In this large, real-world cohort of hemodialyzed patients, mRNA and viral-carrier COVID-19 vaccines were associated with reduced COVID-19 related mortality. Additionally, we observed a strong reduction of SARS-CoV-2 infection in hemodialysis patients receiving mRNA vaccines.
血液透析患者感染严重SARS-CoV-2的风险很高,但在评估新冠疫苗安全性和有效性的随机对照试验中却没有他们的身影。我们估计了新冠疫苗在一个大型国际血液透析患者队列中的实际效果。
在这项历史性的1:1匹配队列研究中,我们纳入了2020年12月1日至2021年5月31日期间接受治疗的成年血液透析患者。对于每一位接种疫苗的患者,在同一国家登记且在首次接种日期前后参加透析治疗的患者中选择一名未接种疫苗的对照。匹配基于人口统计学、临床特征、既往新冠病毒感染情况以及一个代表接种日期当地感染背景风险的风险评分。我们通过按国家分层的时间依赖性Cox回归估计了mRNA和病毒载体新冠疫苗在预防感染和死亡率方面的有效性。

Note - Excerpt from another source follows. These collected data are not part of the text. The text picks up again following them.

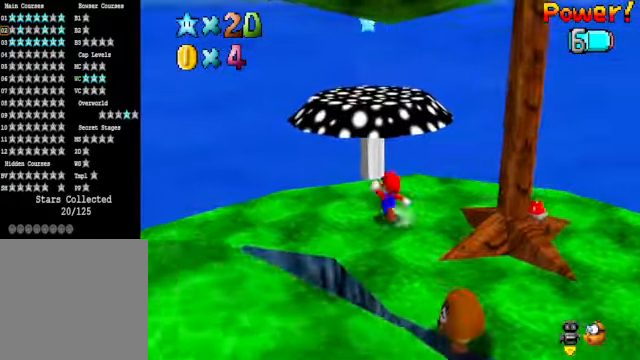
{"buttons": ["A"], "left_stick": "up-left", "right_stick": "center", "events": [[201, "A", "down"], [234, "left_stick", "up-left"]]}
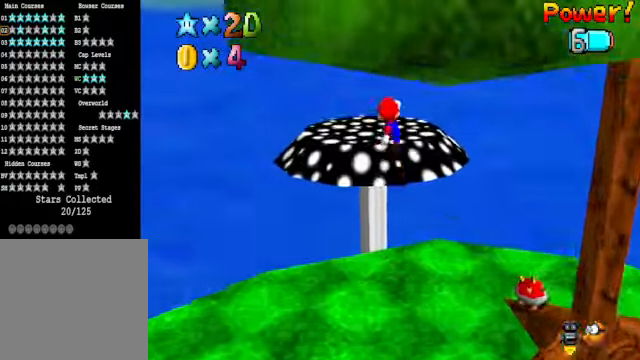
{"buttons": [], "left_stick": "up-left", "right_stick": "center", "events": [[101, "A", "up"], [268, "right_stick", "down-right"], [435, "right_stick", "center"]]}
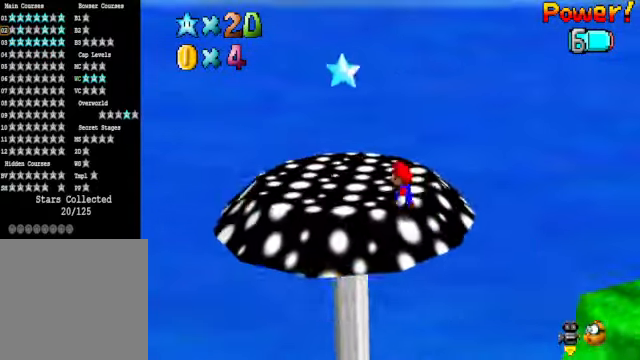
{"buttons": ["L2"], "left_stick": "up-right", "right_stick": "center", "events": [[234, "A", "down"], [368, "L2", "down"], [368, "left_stick", "up"], [401, "A", "up"], [501, "left_stick", "up-right"]]}
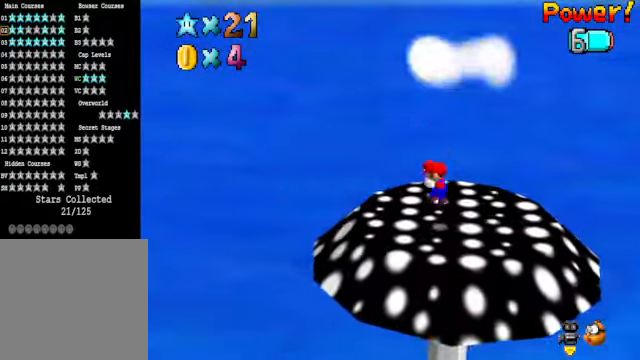
{"buttons": [], "left_stick": "center", "right_stick": "center", "events": [[101, "L2", "up"], [268, "left_stick", "center"]]}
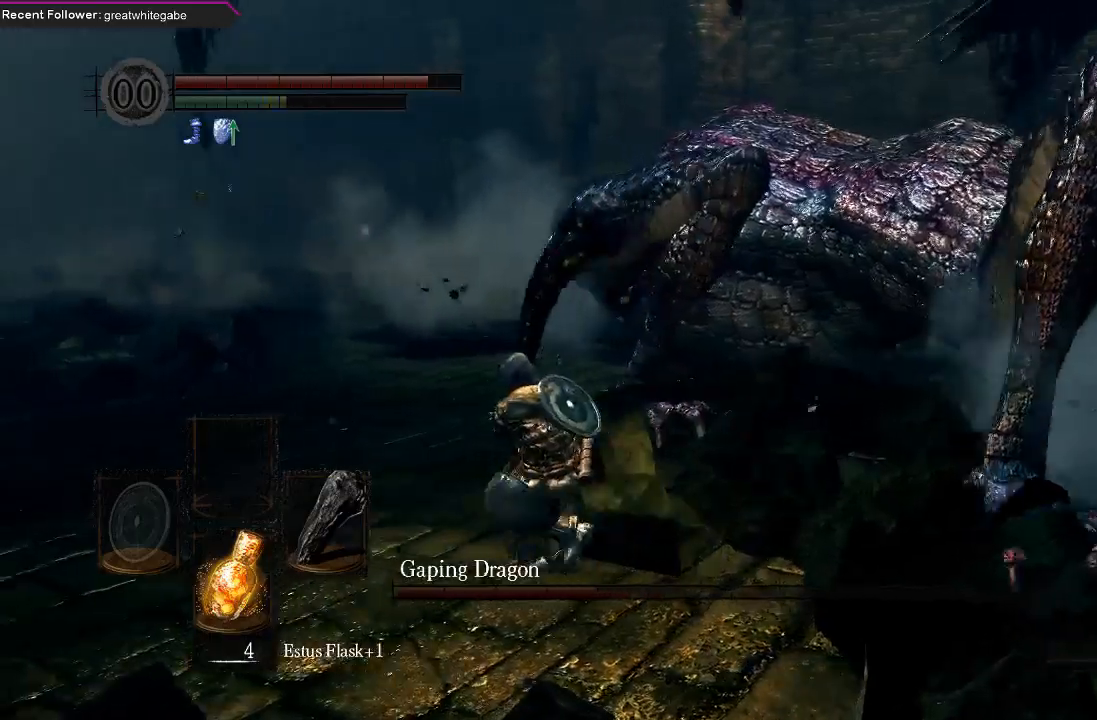
Gameplay with a controller (Xbox layout); each line is a JSON object with the inputs held at the frame after it. "events" lists button and stick changes between this image and that frame as [ms after this image, input, new state], when the widget could be followed in between.
{"buttons": ["B"], "left_stick": "left", "right_stick": "center", "events": [[167, "right_stick", "right"], [400, "right_stick", "center"], [500, "B", "down"]]}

在关于mRNA疫苗的有效性分析中,在平均44±40天的随访期间,我们在28110名患者中观察到850例SARS-CoV-2感染和201例与新冠病毒相关的死亡。在关于病毒载体疫苗的有效性分析中,在平均48±32天的随访期间,我们在12888名患者中观察到297例SARS-CoV-2感染和64例与新冠病毒相关的死亡。与匹配的未接种疫苗对照组相比,我们分别观察到接种mRNA和病毒载体疫苗的患者每100患者年的感染减少了18.5例和8.5例,与新冠病毒相关的死亡减少了5.4例和5.2例。在接种第一剂mRNA疫苗后第15、30、60和90天的估计疫苗有效性为:对于感染,分别为41.3%、54.5%、72.6%和83.5%;对于死亡,分别为33.1%、55.4%、80.1%和91.2%。接种第一剂病毒载体疫苗后的估计疫苗有效性为:对于感染,为38.3%,且未随时间增加;对于死亡,分别为56.6%、75.3%、92.0%和97.4%。
在这个大型的血液透析患者真实队列中,mRNA和病毒载体新冠疫苗与降低新冠病毒相关死亡率有关。此外,我们观察到接受mRNA疫苗的血液透析患者中SARS-CoV-2感染大幅减少。